For another, the baseball app hasn’t been rated a single time on CBS Sports, which makes it difficult to tell whether anyone is using it, and there is very little information about the app anywhere on scoutPRO’s website.
There are a few user testimonials on the site, but otherwise, not much has been written about it online, which may not be too surprising considering that it has only been around since 2011. On fantasypros.com, scoutPRO’s site projections finished 57 out of 87 experts, which isn’t great. On the other hand, there are a lot of ways to slice and dice the data, so a scoutPRO PR release boasts that “scoutPRO beat more than 90 experts to secure the number one spot at wide receiver predictions for Weeks Two, Five, Eight and 15.”
Bloodworth is optimistic.

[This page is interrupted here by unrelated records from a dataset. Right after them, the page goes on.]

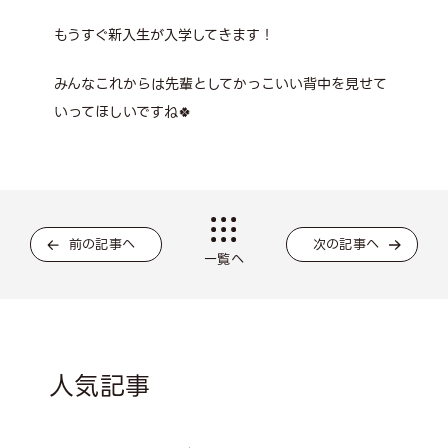
もうすぐ新入生が入学してきます！
みんなこれからは先輩としてかっこいい背中を見せて
いってほしいですね🍀
前の記事へ
次の記事へ
一覧へ
人気記事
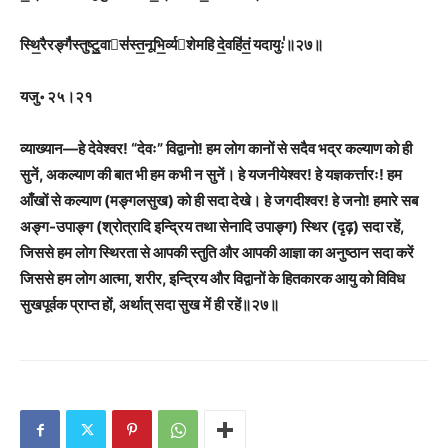
स्थि॒रैरङ्गै॑स्तुष्टु॒वास॑स्त॒नूभि॒र्व्यशेमहि दे॒वहि॑तं॒ यदायुः॑॥२७॥
यजु॰ २५।२१
व्याख्यान
—
हे देवेश्वर! “देवः
”
विद्वानो! हम लोग कानों से सदैव भद्र कल्याण को ही
सुनें, अकल्याण की बात भी हम कभी न सुनें। हे यजनीयेश्वर! हे यज्ञकर्त्तारः! हम
आँखों से कल्याण (मङ्गलसुख) को ही सदा देखे। हे जगदीश्वर! हे जनो! हमारे सब
अङ्ग-उपाङ्ग (श्रोत्रादि इन्द्रिय तथा सेनादि उपाङ्ग) स्थिर (दृढ़) सदा रहें,
जिससे हम लोग स्थिरता से आपकी स्तुति और आपकी आज्ञा का अनुष्ठान सदा करें
जिससे हम लोग आत्मा, शरीर, इन्द्रिय और विद्वानों के हितकारक आयु को विविध
सुखपूर्वक प्राप्त हों, अर्थात् सदा सुख में ही रहें॥२७॥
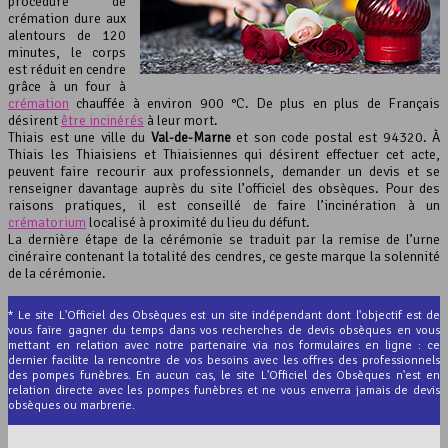
procédure de
crémation dure aux
alentours de 120
minutes, le corps
est réduit en cendre
grâce à un four à
crémation
chauffée à environ 900 °C. De plus en plus de Français
désirent
être incinérés
à leur mort.
Thiais est une ville du
Val-de-Marne
et son code postal est 94320. À
Thiais les Thiaisiens et Thiaisiennes qui désirent effectuer cet acte,
peuvent faire recourir aux professionnels, demander un devis et se
renseigner davantage auprès du site l’officiel des obsèques. Pour des
raisons pratiques, il est conseillé de faire l’incinération à un
crématorium
localisé à proximité du lieu du défunt.
La dernière étape de la cérémonie se traduit par la remise de l’urne
cinéraire contenant la totalité des cendres, ce geste marque la solennité
de la cérémonie.
* Le site L'Officiel des Obsèques est un site indépendant dont l'objectif est de
vous faire gagner du temps dans vos recherches de devis obsèques en vous
mettant en relation avec notre partenaire via nos formulaires en ligne : ce
dernier facilite la rencontre de vos besoins avec les offres des professionnels
des pompes funèbres. En aucun cas, le site L'Officiel des Obsèques n'est en
relation directe avec les pompes funèbres et ne vous enverra jamais de devis
obsèques ou marbrerie.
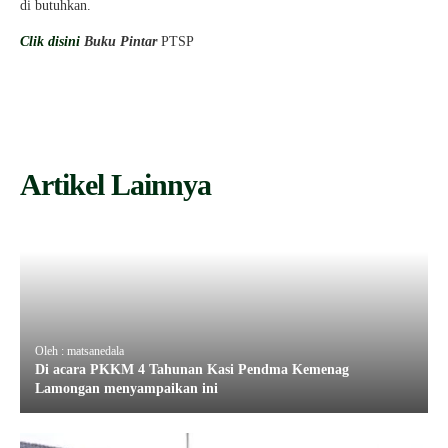
di butuhkan.
Clik disini
Buku Pintar
PTSP
Artikel Lainnya
Oleh : matsanedala
Di acara PKKM 4 Tahunan Kasi Pendma Kemenag
Lamongan menyampaikan ini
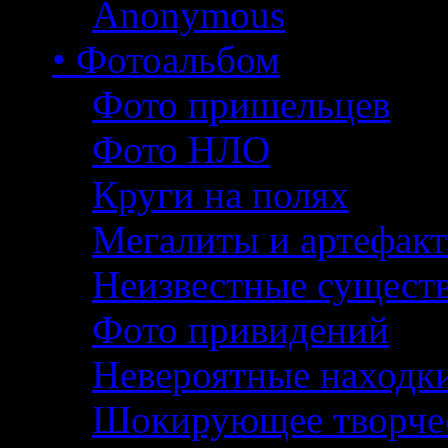
Anonymous
• Фотоальбом
Фото пришельцев
Фото НЛО
Круги на полях
Мегалиты и артефак
Неизвестные сущест
Фото привидений
Невероятные находк
Шокирующее творче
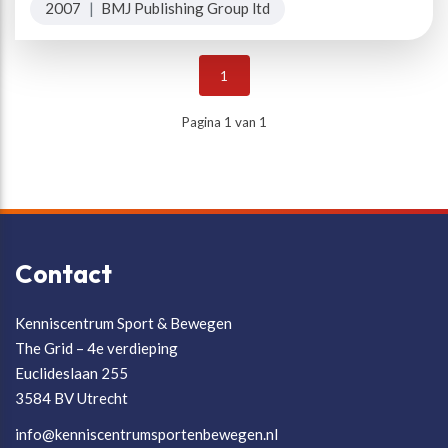
2007
|
BMJ Publishing Group ltd
1
Pagina 1 van 1
Contact
Kenniscentrum Sport & Bewegen
The Grid – 4e verdieping
Euclideslaan 255
3584 BV Utrecht
info@kenniscentrumsportenbewegen.nl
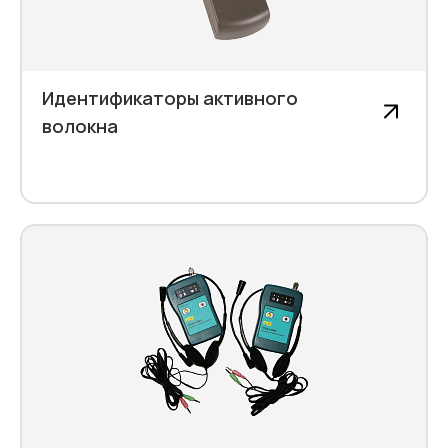
Идентификаторы активного
волокна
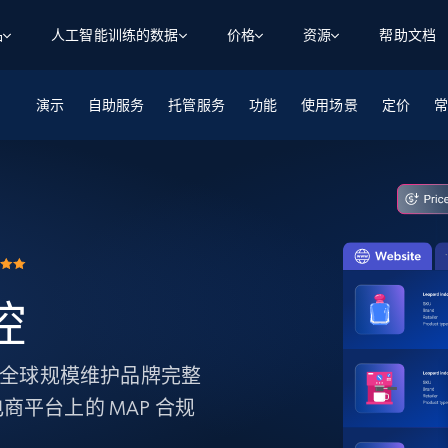
品
人工智能训练的数据
价格
资源
帮助文档
演示
智能体 WEB 执行
数据源
数据源
自助服务
托管服务
功能
使用场景
定价
数
数
资
学习中心
搜索及提取
抓取APIs
抓取APIs
起价
$1
$0.75/1k 记录条
请求
容
让 AI 应用具备搜索与爬取整个网络的能力
从 600+ 个网站获取实时数据
免费套餐
博客
领英
电商
社交媒体
ChatGPT
智能体浏览器
爬虫工作室定价
起价
爬虫工作室
练人形机
让智能体浏览网站并自动执行任务
$1/1k请求
案例研究
免费套餐
将任何网站转化为数据管道
亮数据 MCP
免费
起价
数据集
数据集
网络研讨会
站式工具包，全面解锁网页
请求
$250/100K 记录条
集
来自 600+ 个域名的预收集数据
监控
起价
领英
电商
社交媒体
房地产
代理位置
缓存速递
$0.2/1k HTML
缓存速递
实时网页数据，采集即交付
产品技术视频
以实时全球规模维护品牌完整
平台上的 MAP 合规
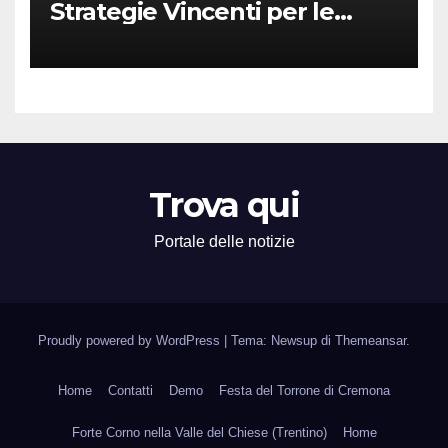
Strategie Vincenti per le
Attività Locali nei Media del
Territorio
Trova qui
Portale delle notizie
Proudly powered by WordPress
|
Tema: Newsup di
Themeansar
.
Home
Contatti
Demo
Festa del Torrone di Cremona
Forte Corno nella Valle del Chiese (Trentino)
Home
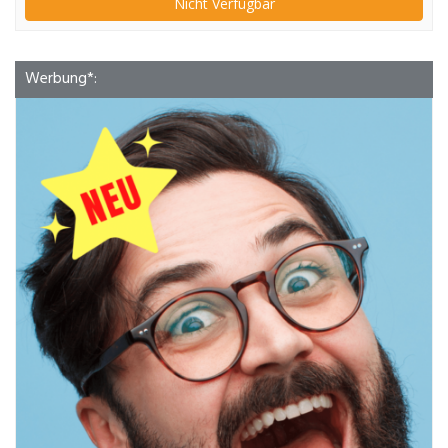
Nicht Verfügbar
Werbung*:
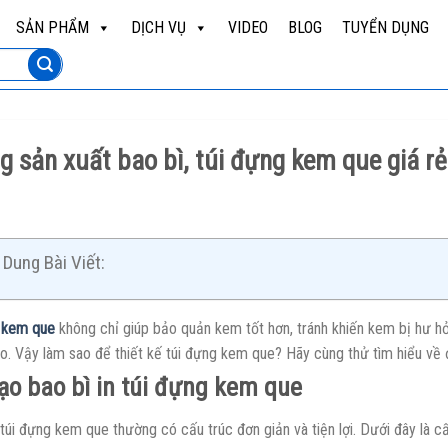
SẢN PHẨM
DỊCH VỤ
VIDEO
BLOG
TUYỂN DỤNG
 sản xuất bao bì, túi đựng kem que giá rẻ
Dung Bài Viết:
 kem que
không chỉ giúp bảo quản kem tốt hơn, tránh khiến kem bị hư h
. Vậy làm sao để thiết kế túi đựng kem que? Hãy cùng thử tìm hiểu về đặ
ạo bao bì in túi đựng kem que
 túi đựng kem que thường có cấu trúc đơn giản và tiện lợi. Dưới đây là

For one thing, she says, having developed the football product means that branching into other sports costs much less. “The analytics are not portable – the positions are very different, skills at those positions are very different. But we were able to leverage our technology,” she explains. “The cost of doing a baseball product was ten percent of the cost of the football product.”
Her original intent was to market her football product to coaches, to help them formulate in-game strategy. When she found that a tough sell, she turned to fantasy sports instead. Still, she says that her product tries to “think like a coach” by focusing on subjective measures, like poise in the pocket for a quarterback, along with more easily quantifiable objective measures.
She is conscious that there are relatively few women in her field. “It is male-dominated. I don’t focus on that,” she says. “But I have to be aware of it. And where I have to be aware of it is credibility. I have to be sure that people don’t discount us because we’re a woman-owned business.” She has addressed this by trying to hire experts with credibility in their fields, such as Paul Kerl, a Ph.D. student at Georgia Tech; Nelson Sousa, a veteran of high-stakes ($100,000) fantasy football; and Shawn Childs, who is in the National Fantasy Baseball Hall of Fame. (As a sidenote: if there is already a fantasy baseball hall of fame, how long will it take before there is fantasy fantasy baseball?)
Change is coming, but it has been slow. “The first time I went to the Fantasy Sports Trade Association, I was one of three women there, and one was the event planner,” she says. “My hope is, more women will get involved… I’ve only been involved about three years. I see more women in fantasy. But I don’t see other women who’ve started a company.”
For now, Bloodworth is keeping her eyes open. “I’ve interviewed interns, and for every 10 interns that apply, only one is female. So I think we’re still going to be behind for a while,” she says. “I think they’re out there. I hope I can inspire them.”